As little as four weeks of breastfeeding for a new-born infant has a “positive and significant effect” on brain development up to secondary school and beyond, the study says.
Children who had been breastfed consistently outperform their formula-fed peers at ages 5, 7, 11 and 14, in tests of reading, writing and mathematics, researchers from the University of Oxford and the Institute for Social and Economic Research at the University of Essex found.
One of the paper’s co-authors, Maria Iacovou, a social scientist at the Institute for Social and Economic Research, said the health benefits of breast milk were widely known and understood, but the benefits for cognitive development were less clear.
“The issue was that while it looked as though breast feeding did have an effect on cognitive development, no one knew if that was just because the type of mother more likely to breastfeed in the first place was more likely to nurture brighter children, or whether there was a true causal link,” she said.

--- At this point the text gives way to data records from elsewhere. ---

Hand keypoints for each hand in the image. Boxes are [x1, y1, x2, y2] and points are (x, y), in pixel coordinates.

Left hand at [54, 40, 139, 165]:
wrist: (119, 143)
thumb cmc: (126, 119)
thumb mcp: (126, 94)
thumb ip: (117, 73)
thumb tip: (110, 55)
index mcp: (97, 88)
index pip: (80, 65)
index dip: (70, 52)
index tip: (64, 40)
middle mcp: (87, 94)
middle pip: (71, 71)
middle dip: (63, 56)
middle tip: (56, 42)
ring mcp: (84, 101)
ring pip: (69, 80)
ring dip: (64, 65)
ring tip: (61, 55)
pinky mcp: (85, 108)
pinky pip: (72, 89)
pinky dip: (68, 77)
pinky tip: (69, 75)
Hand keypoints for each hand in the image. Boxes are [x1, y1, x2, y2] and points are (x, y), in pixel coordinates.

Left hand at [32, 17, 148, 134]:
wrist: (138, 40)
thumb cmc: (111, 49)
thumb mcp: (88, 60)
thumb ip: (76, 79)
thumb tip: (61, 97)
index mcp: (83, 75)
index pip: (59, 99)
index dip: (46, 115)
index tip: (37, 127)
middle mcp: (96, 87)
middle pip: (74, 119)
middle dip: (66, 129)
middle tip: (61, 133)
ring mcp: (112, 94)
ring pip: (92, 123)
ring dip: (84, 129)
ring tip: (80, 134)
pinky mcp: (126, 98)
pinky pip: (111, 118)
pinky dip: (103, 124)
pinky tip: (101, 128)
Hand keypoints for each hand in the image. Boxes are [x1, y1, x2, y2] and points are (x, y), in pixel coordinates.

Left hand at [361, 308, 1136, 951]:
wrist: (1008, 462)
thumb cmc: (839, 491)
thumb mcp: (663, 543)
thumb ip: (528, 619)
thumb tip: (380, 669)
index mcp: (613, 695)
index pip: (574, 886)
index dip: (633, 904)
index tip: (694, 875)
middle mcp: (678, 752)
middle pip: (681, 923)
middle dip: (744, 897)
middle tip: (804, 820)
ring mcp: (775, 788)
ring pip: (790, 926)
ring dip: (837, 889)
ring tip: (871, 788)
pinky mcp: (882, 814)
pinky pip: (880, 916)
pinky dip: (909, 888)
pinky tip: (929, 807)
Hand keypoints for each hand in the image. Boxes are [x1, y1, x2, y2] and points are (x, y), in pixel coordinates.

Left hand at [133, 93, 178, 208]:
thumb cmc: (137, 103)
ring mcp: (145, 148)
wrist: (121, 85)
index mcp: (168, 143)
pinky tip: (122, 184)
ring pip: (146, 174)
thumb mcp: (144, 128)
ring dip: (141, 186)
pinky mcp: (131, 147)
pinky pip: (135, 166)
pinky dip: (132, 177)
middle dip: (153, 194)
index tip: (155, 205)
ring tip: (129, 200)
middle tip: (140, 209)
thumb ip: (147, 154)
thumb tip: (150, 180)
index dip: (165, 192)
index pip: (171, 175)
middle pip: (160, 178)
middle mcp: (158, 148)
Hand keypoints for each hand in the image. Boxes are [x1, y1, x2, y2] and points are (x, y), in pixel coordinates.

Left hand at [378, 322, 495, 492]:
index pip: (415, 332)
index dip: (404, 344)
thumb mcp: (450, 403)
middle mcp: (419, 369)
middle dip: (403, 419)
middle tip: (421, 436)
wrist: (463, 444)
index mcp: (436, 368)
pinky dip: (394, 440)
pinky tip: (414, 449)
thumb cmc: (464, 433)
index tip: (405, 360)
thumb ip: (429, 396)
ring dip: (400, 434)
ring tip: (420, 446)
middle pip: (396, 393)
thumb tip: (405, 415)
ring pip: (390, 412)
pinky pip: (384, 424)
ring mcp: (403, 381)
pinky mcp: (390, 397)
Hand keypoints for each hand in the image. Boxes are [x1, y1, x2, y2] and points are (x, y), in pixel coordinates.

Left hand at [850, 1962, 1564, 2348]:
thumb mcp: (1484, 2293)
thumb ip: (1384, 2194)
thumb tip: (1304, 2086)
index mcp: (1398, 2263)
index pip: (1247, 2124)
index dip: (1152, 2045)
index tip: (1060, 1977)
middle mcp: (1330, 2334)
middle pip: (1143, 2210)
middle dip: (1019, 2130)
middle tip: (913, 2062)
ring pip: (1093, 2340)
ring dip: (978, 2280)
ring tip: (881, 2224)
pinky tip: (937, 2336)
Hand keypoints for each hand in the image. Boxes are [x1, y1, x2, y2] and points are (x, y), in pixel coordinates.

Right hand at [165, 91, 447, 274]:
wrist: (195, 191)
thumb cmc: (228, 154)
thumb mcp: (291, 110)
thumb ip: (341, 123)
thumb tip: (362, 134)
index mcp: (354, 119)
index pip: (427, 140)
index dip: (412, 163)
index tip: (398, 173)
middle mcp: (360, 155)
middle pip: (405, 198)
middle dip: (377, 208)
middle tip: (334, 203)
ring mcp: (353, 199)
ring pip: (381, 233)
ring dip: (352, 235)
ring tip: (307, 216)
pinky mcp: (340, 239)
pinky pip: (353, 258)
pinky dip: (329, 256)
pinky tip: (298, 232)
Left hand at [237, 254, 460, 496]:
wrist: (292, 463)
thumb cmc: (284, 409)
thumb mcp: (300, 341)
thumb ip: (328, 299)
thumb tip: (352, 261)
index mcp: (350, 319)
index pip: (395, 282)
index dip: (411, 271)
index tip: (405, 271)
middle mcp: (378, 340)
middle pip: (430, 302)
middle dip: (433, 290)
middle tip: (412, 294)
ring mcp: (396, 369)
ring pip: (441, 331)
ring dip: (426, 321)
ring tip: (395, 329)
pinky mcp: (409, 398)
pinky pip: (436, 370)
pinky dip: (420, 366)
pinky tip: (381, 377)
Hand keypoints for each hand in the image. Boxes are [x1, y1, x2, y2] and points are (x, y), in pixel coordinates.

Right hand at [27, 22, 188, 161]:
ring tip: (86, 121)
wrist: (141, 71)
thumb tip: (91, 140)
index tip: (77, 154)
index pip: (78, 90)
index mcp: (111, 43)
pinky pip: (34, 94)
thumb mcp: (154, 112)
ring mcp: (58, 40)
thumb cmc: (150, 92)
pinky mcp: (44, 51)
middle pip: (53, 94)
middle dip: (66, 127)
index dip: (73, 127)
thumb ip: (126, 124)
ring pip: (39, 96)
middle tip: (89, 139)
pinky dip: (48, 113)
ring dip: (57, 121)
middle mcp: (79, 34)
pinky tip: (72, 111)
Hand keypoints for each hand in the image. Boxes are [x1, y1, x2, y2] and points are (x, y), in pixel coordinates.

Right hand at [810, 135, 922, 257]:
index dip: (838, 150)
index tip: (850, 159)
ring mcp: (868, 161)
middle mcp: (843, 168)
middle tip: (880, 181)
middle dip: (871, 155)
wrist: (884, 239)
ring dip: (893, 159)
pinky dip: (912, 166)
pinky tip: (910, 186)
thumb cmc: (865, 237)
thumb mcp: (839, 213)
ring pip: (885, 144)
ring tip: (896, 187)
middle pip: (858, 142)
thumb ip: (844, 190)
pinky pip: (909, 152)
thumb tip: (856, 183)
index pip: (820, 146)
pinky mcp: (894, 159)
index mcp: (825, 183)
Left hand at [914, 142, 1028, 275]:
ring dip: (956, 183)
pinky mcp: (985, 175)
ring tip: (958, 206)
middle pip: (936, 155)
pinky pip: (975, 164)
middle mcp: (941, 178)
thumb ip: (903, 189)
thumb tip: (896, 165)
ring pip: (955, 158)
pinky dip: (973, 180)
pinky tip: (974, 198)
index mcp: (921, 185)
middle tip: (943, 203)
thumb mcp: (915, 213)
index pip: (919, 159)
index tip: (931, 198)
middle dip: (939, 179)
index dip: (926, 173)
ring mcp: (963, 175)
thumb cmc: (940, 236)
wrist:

The study compared breastmilk-fed children with formula-fed “twins” who were equivalent in all other observable respects, and found a link between breast milk and cognitive development, said Iacovou. “Breast milk has well-known health benefits and now we can say there are clear benefits for children’s brains.”
Despite the findings, she said, she still supported mothers who decided that breastfeeding wasn’t for them. “It really, really wasn’t my intention to make any mother feel guilty,” she said.
“All this talk about bringing up children would sometimes seem to have us think that the child is the only thing that matters. “Mothers are people too and have feelings and if you don’t want to breastfeed your baby … you are not going to cause it harm. They would just do a little bit less well.
“I think we have a lot of challenges to change our culture and attitudesto breastfeeding, but it’s likely tohappen through a gradual process of normalisation.
“Don’t pressurise women who don’t want to breastfeed but we should start focusing more on those women who do want to and try to help them and make it more normal for everyone.”